*** SUPPLIED TEXT ***
The WGC-Accenture Match Play Championship, the PGA Tour’s most heralded and demanding match play tournament? Woods has a 32-7 career record there.
The dominance started before he turned pro. As an amateur, Woods held a match play record of 43-3 in USGA events.
So when the Cup heads to Celtic Manor on Oct. 1, Woods doesn’t need to shoot 64 to win his match. He just needs to survive. Match play is a game against par. Whoever can bend the most without breaking, and whoever can turn a couple inevitable bogeys into pars, is the one who wins.
Tiger can hit six shots out of bounds on one hole, and it’s just one hole. It doesn’t put him out of the race. That should give him comfort, as he knows all he needs to do is hang tough, stick with his swing, and he’ll be right there. Knowing that a double bogey doesn’t put him out of contention should be a relief for Tiger.
Yeah, right, nice stats buddy, but that was a different Tiger. This isn’t the same guy. He doesn’t have the same game, and his mind is like leftover scraps of beef stew that have been poured down the garbage disposal and churned to pieces. There is no consistency and no way he could “bend but not break.” He’s already broken.
It’s that little devil of a voice that feeds the 24/7 speculation cycle. But really, the problem isn’t that there are people who honestly believe Tiger will never be the same guy again, that he’s now relegated to mediocre golf for the rest of his career. Those folks aren’t a problem at all.
The problem is that too many of us think we always have the answers. We are a sports society that latches onto a news story, positive or negative, and quickly deems it an absolute.
We label Stephen Strasburg, poor kid, the greatest pitcher ever before he even makes five starts in the Big Leagues. Then when he comes up with a little shoulder stiffness, we act like his career is in jeopardy and the Washington Nationals are about to ruin him. Both are complete overreactions.
It’s not a surprise that we have handled Tiger Woods the same way. He’s the year’s biggest sports story.
Woods has played absurdly bad golf in 2010, for his standards. We see this as fact. So it wouldn’t surprise anybody if he crashed at the PGA this week and then got swept off the course at the Ryder Cup by some Irishman—if Tiger is even part of the event.
But we also know that Woods has had great Ryder Cup success and great match play success.
Maybe Woods is more lightning-in-a-bottle than sure thing as we speak, but the upside still highly outweighs any risk.
Tiger Woods could still be the best player on the Ryder Cup team. Or he could not. I don’t know, and you don’t know.
Which is why he ought to be part of Pavin’s squad and teeing it up at Celtic Manor come October.
*** INFORMATION GIVEN ***
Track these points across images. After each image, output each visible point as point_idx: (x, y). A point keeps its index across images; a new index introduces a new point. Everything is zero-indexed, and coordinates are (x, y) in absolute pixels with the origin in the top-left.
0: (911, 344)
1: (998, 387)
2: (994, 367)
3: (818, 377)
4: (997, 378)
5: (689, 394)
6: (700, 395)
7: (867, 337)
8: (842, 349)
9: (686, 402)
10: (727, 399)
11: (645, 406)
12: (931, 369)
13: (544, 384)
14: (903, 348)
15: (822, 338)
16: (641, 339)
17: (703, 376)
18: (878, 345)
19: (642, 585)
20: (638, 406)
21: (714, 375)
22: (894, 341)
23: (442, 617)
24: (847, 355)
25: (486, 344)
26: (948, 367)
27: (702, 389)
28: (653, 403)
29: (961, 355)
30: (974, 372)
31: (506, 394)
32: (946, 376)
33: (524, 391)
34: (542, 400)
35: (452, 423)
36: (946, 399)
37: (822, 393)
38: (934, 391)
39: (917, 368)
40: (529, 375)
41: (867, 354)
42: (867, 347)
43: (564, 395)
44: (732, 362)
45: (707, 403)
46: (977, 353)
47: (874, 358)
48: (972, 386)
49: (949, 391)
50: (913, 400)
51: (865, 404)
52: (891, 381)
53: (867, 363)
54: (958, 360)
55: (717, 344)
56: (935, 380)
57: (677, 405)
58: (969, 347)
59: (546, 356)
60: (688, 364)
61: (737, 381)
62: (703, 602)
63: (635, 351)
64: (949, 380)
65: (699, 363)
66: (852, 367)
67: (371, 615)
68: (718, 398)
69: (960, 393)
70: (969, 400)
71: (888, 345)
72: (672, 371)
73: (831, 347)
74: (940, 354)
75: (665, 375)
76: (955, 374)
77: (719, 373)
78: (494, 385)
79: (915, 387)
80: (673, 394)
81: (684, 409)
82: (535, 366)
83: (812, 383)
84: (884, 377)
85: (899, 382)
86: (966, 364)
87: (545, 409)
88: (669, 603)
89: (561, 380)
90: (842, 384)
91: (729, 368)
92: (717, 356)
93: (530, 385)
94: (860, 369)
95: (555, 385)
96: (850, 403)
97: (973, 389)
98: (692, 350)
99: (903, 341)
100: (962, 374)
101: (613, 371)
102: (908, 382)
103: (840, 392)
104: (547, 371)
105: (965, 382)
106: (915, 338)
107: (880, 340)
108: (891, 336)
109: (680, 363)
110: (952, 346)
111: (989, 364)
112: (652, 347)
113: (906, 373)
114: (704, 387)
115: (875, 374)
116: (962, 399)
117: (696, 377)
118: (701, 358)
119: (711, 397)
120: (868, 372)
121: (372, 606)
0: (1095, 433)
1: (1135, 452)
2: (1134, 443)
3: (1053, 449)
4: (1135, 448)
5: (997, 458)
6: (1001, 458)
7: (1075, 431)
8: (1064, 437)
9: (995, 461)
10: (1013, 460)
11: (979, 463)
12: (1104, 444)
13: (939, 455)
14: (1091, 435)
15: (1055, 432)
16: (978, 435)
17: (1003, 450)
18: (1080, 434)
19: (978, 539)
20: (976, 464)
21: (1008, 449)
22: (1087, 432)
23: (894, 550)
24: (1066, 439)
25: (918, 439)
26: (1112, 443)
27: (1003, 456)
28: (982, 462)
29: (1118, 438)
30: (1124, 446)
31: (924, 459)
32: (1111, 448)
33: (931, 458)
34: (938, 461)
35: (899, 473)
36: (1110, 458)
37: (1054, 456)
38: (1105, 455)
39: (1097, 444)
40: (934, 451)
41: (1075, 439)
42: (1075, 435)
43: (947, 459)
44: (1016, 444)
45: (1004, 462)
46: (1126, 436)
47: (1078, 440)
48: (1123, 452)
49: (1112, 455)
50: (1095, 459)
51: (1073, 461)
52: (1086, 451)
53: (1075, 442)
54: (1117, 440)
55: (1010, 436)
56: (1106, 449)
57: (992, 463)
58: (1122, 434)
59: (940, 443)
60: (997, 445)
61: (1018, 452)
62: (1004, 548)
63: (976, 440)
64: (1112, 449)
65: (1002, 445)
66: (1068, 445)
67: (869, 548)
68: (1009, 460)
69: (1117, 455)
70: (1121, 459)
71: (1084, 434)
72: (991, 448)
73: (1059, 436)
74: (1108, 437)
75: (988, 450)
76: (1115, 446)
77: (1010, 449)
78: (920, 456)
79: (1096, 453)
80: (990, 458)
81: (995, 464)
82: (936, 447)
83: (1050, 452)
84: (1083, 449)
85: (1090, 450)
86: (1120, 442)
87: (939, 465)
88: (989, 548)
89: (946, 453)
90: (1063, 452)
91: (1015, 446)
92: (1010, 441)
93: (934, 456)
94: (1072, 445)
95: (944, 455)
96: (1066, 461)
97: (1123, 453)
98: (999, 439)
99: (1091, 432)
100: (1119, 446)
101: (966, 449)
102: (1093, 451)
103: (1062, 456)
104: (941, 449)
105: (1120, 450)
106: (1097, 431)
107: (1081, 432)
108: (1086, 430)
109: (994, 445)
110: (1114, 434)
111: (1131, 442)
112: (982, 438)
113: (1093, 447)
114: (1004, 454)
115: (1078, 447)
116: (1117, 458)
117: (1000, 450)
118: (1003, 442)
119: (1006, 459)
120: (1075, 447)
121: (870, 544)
***
EXERCISE INSTRUCTIONS:
List every person the commentary on Tiger Woods refers to by name. The entries have no connection to the commentary on Tiger Woods.

EXERCISE OUTPUT:
Tiger Woods, Stephen Strasburg, Pavin